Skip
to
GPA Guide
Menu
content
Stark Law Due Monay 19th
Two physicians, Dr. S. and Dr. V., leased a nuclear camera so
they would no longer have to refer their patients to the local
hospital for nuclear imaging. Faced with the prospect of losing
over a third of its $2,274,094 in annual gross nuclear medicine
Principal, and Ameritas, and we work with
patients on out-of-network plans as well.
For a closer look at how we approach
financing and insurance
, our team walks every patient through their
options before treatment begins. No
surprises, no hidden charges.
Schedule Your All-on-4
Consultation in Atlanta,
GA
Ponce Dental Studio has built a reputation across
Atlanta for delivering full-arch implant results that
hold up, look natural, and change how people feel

...

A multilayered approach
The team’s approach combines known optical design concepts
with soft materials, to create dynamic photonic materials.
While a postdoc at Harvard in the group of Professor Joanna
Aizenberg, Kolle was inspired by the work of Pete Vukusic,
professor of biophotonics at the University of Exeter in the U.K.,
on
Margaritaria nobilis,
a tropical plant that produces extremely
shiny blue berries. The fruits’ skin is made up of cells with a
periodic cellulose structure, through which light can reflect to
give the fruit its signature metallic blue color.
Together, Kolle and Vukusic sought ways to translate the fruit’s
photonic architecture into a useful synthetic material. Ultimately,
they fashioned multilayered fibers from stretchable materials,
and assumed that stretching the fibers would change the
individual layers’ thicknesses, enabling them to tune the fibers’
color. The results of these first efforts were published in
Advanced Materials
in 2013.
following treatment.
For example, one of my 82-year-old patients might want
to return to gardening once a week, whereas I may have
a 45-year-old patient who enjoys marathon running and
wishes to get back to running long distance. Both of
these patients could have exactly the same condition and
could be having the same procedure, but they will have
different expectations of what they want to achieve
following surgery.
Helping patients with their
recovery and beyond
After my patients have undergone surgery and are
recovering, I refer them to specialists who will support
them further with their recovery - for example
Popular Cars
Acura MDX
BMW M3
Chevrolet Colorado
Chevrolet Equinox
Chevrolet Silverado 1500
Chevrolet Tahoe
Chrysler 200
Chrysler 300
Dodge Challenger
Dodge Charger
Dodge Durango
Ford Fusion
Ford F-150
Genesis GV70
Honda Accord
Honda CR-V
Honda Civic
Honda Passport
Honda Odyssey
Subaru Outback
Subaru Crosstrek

- [What to produce]: Would you retype the lines above from the one with "professor of biophotonics" down to the one with "photonic architecture into", word for word, both ends included and no other lines?

- [Exercise answer]:
professor of biophotonics at the University of Exeter in the U.K.,
on
Margaritaria nobilis,
a tropical plant that produces extremely
shiny blue berries. The fruits’ skin is made up of cells with a
periodic cellulose structure, through which light can reflect to
give the fruit its signature metallic blue color.
Together, Kolle and Vukusic sought ways to translate the fruit’s
photonic architecture into a useful synthetic material. Ultimately,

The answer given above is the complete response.